■ Problem to work on
The first line of the entries through the line bearing "Frontiers in Genetics |": copy these lines exactly and return nothing else.

■ Collected data entries
........

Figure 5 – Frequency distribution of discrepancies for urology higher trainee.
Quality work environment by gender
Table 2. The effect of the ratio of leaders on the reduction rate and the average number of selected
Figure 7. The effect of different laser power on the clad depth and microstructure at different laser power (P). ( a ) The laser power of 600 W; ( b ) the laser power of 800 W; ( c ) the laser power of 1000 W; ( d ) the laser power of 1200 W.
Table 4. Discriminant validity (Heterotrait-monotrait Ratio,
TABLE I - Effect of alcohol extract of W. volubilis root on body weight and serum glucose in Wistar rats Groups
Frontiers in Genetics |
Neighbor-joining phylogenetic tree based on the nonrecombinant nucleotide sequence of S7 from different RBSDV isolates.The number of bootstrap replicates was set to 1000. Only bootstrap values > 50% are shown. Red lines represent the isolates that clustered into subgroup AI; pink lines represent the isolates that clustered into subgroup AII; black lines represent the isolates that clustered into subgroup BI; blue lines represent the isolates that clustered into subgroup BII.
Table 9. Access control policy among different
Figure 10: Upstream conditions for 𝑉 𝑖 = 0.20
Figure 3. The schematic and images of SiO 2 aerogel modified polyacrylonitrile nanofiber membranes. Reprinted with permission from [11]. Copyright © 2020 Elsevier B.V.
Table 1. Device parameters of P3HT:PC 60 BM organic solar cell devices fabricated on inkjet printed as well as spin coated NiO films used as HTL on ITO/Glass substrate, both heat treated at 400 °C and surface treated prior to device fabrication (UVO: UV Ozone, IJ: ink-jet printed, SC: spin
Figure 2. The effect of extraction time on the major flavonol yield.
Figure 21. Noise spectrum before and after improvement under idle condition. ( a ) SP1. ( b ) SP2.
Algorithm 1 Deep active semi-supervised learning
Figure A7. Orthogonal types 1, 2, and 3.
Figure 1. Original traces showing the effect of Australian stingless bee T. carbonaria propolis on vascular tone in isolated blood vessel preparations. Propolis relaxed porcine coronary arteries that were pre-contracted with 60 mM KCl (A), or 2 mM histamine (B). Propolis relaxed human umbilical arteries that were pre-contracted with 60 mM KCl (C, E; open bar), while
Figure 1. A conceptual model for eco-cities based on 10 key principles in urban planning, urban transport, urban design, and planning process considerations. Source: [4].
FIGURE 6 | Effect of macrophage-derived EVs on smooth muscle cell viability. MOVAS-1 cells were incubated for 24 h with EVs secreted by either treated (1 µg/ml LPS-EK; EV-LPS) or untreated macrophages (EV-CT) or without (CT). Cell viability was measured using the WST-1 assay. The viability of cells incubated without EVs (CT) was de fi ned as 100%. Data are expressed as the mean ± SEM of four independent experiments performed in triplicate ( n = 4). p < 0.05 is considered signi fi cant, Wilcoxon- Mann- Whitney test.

........

■ Problem solution
Figure 5 – Frequency distribution of discrepancies for urology higher trainee.
Quality work environment by gender
Table 2. The effect of the ratio of leaders on the reduction rate and the average number of selected
Figure 7. The effect of different laser power on the clad depth and microstructure at different laser power (P). ( a ) The laser power of 600 W; ( b ) the laser power of 800 W; ( c ) the laser power of 1000 W; ( d ) the laser power of 1200 W.
Table 4. Discriminant validity (Heterotrait-monotrait Ratio,
TABLE I - Effect of alcohol extract of W. volubilis root on body weight and serum glucose in Wistar rats Groups
Frontiers in Genetics |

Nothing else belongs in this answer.